» **Required action**:
The answer must reproduce every record exactly, with all pictures omitted.

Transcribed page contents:
---+---

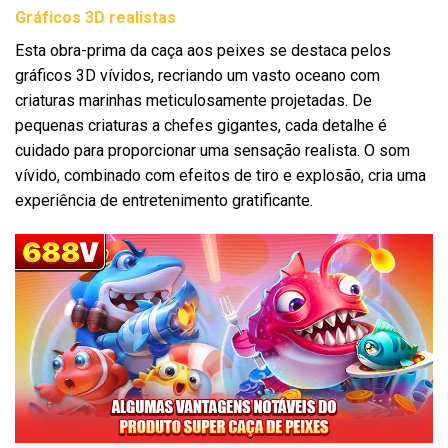
Gráficos 3D realistas
Esta obra-prima da caça aos peixes se destaca pelos
gráficos 3D vívidos, recriando um vasto oceano com
criaturas marinhas meticulosamente projetadas. De
pequenas criaturas a chefes gigantes, cada detalhe é
cuidado para proporcionar uma sensação realista. O som
vívido, combinado com efeitos de tiro e explosão, cria uma
experiência de entretenimento gratificante.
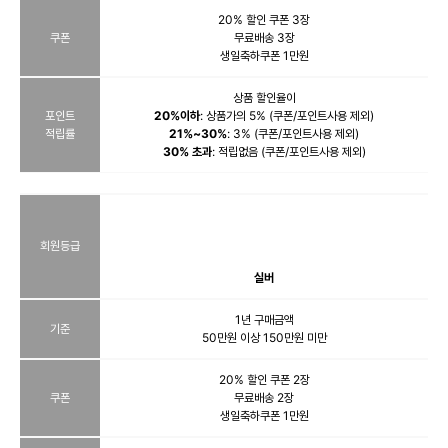
20% 할인 쿠폰 3장
쿠폰
무료배송 3장
생일축하쿠폰 1만원
상품 할인율이
포인트
20%이하
: 상품가의 5% (쿠폰/포인트사용 제외)
적립률
21%~30%
: 3% (쿠폰/포인트사용 제외)
30% 초과
: 적립없음 (쿠폰/포인트사용 제외)
회원등급
실버
1년 구매금액
기준
50만원 이상 150만원 미만
20% 할인 쿠폰 2장
쿠폰
무료배송 2장
생일축하쿠폰 1만원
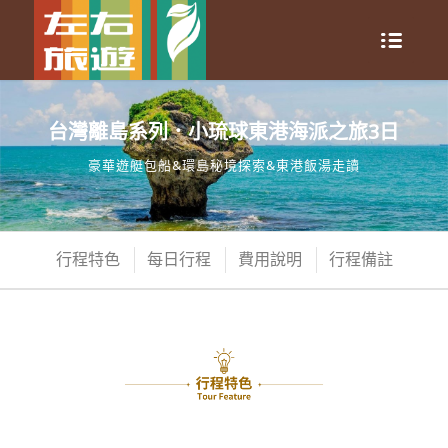
台灣離島系列．小琉球東港海派之旅3日
豪華遊艇包船&環島秘境探索&東港飯湯走讀
行程特色
每日行程
費用說明
行程備註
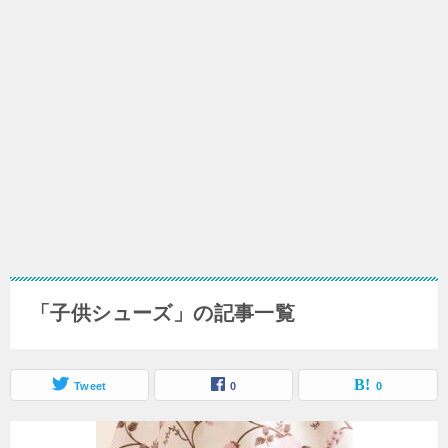
「子供シューズ」の記事一覧
Tweet
0
0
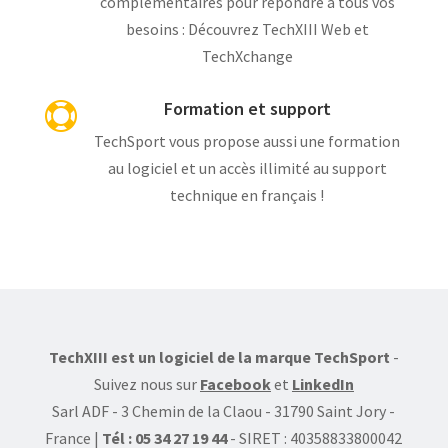
complémentaires pour répondre à tous vos
besoins : Découvrez TechXIII Web et
TechXchange
Formation et support

TechSport vous propose aussi une formation
au logiciel et un accès illimité au support
technique en français !
TechXIII est un logiciel de la marque TechSport
-
Suivez nous sur
Facebook
et
LinkedIn
Sarl ADF - 3 Chemin de la Claou - 31790 Saint Jory -
France |
Tél : 05 34 27 19 44
- SIRET : 40358833800042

---+---

» **Answer below**:
Gráficos 3D realistas
Esta obra-prima da caça aos peixes se destaca pelos
gráficos 3D vívidos, recriando um vasto oceano com
criaturas marinhas meticulosamente projetadas. De
pequenas criaturas a chefes gigantes, cada detalhe é
cuidado para proporcionar uma sensação realista. O som
vívido, combinado com efeitos de tiro e explosão, cria uma
experiência de entretenimento gratificante.
20% 할인 쿠폰 3장
쿠폰
무료배송 3장
생일축하쿠폰 1만원
상품 할인율이
포인트
20%이하
: 상품가의 5% (쿠폰/포인트사용 제외)
적립률
21%~30%
: 3% (쿠폰/포인트사용 제외)
30% 초과
: 적립없음 (쿠폰/포인트사용 제외)
회원등급
실버
1년 구매금액
기준
50만원 이상 150만원 미만
20% 할인 쿠폰 2장
쿠폰
무료배송 2장
생일축하쿠폰 1만원
台灣離島系列．小琉球東港海派之旅3日
豪華遊艇包船&環島秘境探索&東港飯湯走讀
行程特色
每日行程
費用說明
行程備註
「子供シューズ」の記事一覧
Tweet
0
0
complémentaires pour répondre à tous vos
besoins : Découvrez TechXIII Web et
TechXchange
Formation et support

TechSport vous propose aussi une formation
au logiciel et un accès illimité au support
technique en français !
TechXIII est un logiciel de la marque TechSport
-
Suivez nous sur
Facebook
et
LinkedIn
Sarl ADF - 3 Chemin de la Claou - 31790 Saint Jory -
France |
Tél : 05 34 27 19 44
- SIRET : 40358833800042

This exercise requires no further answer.